The Damned fêtent leurs 3 premiers LPs...


THE DAMNED "Neat Neat Neat" (live 1988)


Revenir sur sa "carrière" passée n'est pas chose aisée. surtout quand le passé est plus fort que le présent ! Et puis, il faut se rabibocher, entre membres plus tout à fait d'accord, l'exercice est périlleux.
En juin 1988, on est peut être encore dans le post punk, je ne me rappelle plus, mais les Damned ont choisi Londres au Town et Country Club pour jouer devant les fans "hardcore" ses 3 premiers albums qui font bel et bien partie de l'histoire punk rock anglaise mais aussi internationale...





L'ambiance est détendue, chacun remplit son rôle mais pas de façon débridée hein, la trentaine passée au compteur, il ne s'agit plus de sauter partout et dans tous les sens.
Dave Vanian est le plus classe, sapé façon Gene Vincent ou Elvis 68, tout en cuir noir, avec mèche blanche gothique en bandoulière.
Brian James applique ses riffs avec intégrité, après tout, ce son de gratte qui a tout déclenché c'est lui ! Remaniant ses influences Stoogiennes et se la jouant bluesman aguerri, sur qui le temps (et la gnôle) commence à marquer leur passage.
Rat Scabies assène son beat implacable, martelant tout sur son passage. Celui qui restait subjugué par le jeu du batteur original des Buzzcocks, n'en est pas moins à son affaire !
Le Captain retrouve la basse, avant de l'échanger contre une guitare, la période "Machine gun etiquette"' venue où Brian James s'éclipse d'ailleurs, sans faire de bruit ni chercher à ramener la couverture à lui...

Partie 1 :

 

Partie 2 :


J'ai juste envie d'étriper le narrateur qui continue à parler sur les morceaux, gâchant l'intro ou le milieu d'un bon trip...

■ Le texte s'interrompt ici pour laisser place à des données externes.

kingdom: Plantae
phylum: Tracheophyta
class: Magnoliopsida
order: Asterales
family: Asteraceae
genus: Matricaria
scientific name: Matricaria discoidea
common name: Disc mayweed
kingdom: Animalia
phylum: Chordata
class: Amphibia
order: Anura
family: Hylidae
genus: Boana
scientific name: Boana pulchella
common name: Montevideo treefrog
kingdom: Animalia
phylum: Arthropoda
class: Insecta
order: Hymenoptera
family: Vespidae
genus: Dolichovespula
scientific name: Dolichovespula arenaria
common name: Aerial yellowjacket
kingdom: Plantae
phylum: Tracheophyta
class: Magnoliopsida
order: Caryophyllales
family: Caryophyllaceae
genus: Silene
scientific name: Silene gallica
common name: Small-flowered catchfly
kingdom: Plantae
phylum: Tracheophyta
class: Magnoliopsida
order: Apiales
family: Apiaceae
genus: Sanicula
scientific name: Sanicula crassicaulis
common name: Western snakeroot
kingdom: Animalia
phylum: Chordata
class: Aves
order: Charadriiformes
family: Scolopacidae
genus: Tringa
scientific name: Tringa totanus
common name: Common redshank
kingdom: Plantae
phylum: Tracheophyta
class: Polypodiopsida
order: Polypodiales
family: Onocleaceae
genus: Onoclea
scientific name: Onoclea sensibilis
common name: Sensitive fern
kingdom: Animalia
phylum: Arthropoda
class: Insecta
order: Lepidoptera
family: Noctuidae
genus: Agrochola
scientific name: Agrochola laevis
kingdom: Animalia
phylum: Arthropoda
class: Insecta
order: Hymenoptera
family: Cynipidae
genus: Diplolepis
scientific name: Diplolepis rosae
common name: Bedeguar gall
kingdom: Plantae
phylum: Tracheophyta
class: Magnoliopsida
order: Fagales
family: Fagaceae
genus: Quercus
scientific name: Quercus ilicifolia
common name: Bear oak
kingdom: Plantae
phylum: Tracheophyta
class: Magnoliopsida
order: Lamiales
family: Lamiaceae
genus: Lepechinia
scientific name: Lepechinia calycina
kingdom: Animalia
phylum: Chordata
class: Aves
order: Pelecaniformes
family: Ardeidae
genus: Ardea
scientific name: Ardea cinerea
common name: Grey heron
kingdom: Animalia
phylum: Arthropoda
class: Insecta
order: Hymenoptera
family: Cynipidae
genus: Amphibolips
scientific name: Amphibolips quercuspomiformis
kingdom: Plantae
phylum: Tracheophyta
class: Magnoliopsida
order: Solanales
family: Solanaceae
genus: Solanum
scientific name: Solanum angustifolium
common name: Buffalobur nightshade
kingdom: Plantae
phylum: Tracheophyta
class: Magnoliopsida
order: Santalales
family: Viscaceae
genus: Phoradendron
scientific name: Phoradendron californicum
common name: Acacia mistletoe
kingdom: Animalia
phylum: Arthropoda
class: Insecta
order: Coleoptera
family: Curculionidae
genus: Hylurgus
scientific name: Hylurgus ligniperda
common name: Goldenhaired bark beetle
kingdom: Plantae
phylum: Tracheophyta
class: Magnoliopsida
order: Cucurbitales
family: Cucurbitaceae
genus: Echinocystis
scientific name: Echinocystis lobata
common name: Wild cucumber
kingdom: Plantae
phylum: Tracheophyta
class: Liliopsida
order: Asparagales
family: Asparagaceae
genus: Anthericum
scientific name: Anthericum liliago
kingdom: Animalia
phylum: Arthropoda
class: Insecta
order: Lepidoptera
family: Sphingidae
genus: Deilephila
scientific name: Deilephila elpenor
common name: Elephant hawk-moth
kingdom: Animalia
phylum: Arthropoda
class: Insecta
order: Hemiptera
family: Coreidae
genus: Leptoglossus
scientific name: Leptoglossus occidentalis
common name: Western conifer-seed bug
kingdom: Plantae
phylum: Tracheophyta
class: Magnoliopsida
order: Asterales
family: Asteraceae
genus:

Pour le reste, ça reste les Damned, qui n'ont plus rien à prouver mais qui"commémorent" les choses, et cela peut paraître perturbant, je suis d'accord.
C'est peut être la seule différence à propos d'un vrai concert, où il n'y aurais pas d'enjeu... mercantile peut être. Dave Vanian lui s'en défends : "on est pas là pour le fric, mais parce qu'on vous aime !"
En attendant quel plaisir de retrouver ce quatuor historique, n'est ce pas !?

Rappelez vous bien : NEAT NEAT NEAT power !!!